You are viewing a plain text version of this content. The canonical link for it is here.
Posted to jira@arrow.apache.org by "Neal Richardson (Jira)" <ji...@apache.org> on 2021/11/11 16:23:00 UTC

[jira] [Commented] (ARROW-14677) [R][C++] macOS R package arrow segfault on `open_dataset()`

    [ https://issues.apache.org/jira/browse/ARROW-14677?page=com.atlassian.jira.plugin.system.issuetabpanels:comment-tabpanel&focusedCommentId=17442342#comment-17442342 ] 

Neal Richardson commented on ARROW-14677:
-----------------------------------------

Thanks for the report! autobrew pulls a bundle of static libraries. I'm not sure how it would clash with your local {{brew}} itself; the only thing I could think of would be if there were an issue with system/brew libcurl or openssl, which are not bundled and are required by the aws-sdk-cpp that reads from S3. Some thoughts:

1. Is there a reason you can't use the binary package from CRAN? (That is built with autobrew too, for what it's worth.)

### Challenge
Write what comes next in the Jira comment about the macOS arrow segfault, starting after its first numbered point.

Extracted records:
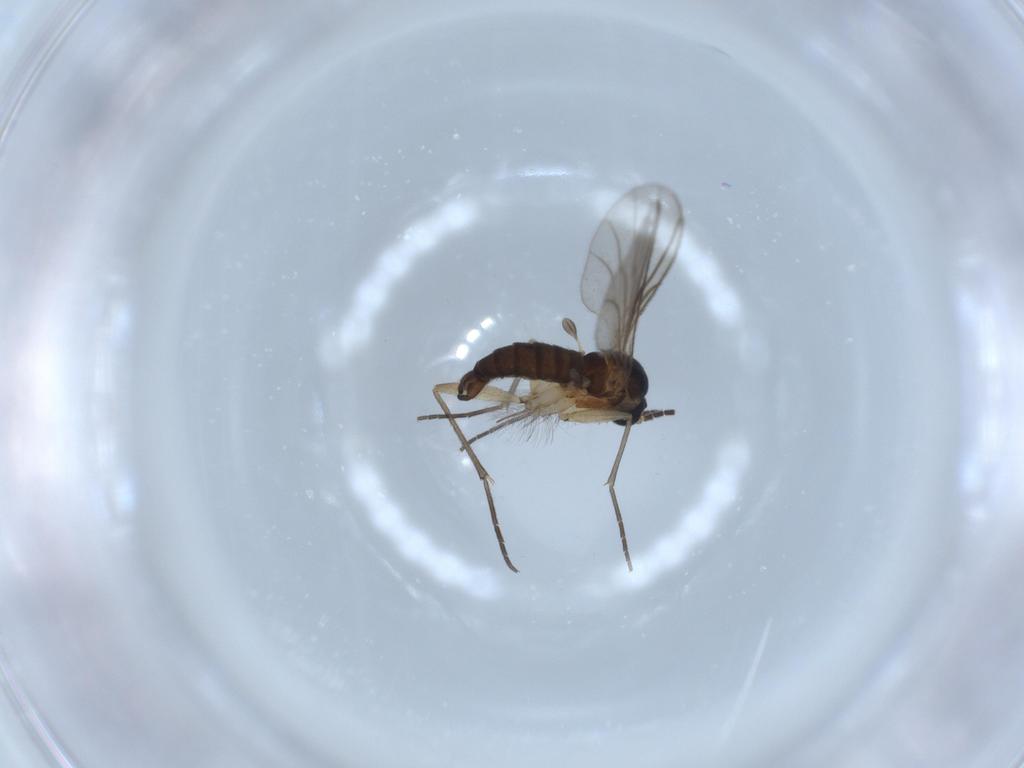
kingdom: Animalia
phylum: Arthropoda
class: Insecta
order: Diptera
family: Sciaridae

### Answer below
2. You could try a source install and set the env var FORCE_BUNDLED_BUILD=true. This would build libarrow from source instead of using the prebuilt autobrew bundle. (I'd also recommend setting ARROW_R_DEV=true to get some output from the libarrow build, if for no other reason than to see that it is progressing.)
3. Can you download one or two of those parquet files from S3 and try to open_dataset() on them on your local filesystem? The backtrace points at thrift but I'm wondering if that's misleading.

It would be interesting to know if any/all of those segfault for you.

> [R][C++] macOS R package arrow segfault on `open_dataset()`
> -----------------------------------------------------------
>
>                 Key: ARROW-14677
>                 URL: https://issues.apache.org/jira/browse/ARROW-14677
>             Project: Apache Arrow
>          Issue Type: Bug
>          Components: C++, R
>    Affects Versions: 6.0.0
>            Reporter: Martin Morgan
>            Priority: Major
>
> Following a slack post (https://ropensci.slack.com/archives/C026GCWKA/p1636588933095400), accessing a public bucket with the R client
> {code:java}
> df <- arrow::open_dataset("s3://gbif-open-data-af-south-1/occurrence/2021-11-01/occurrence.parquet/")
> {code}
> leads to a segfault
> {code:java}
>   *** caught segfault ***
> address 0x0, cause 'unknown'
> Traceback:
> 1: dataset__DatasetFactory_Finish1(self, unify_schemas)
> 2: factory$Finish(schema, isTRUE(unify_schemas))
> 3: doTryCatch(return(expr), name, parentenv, handler)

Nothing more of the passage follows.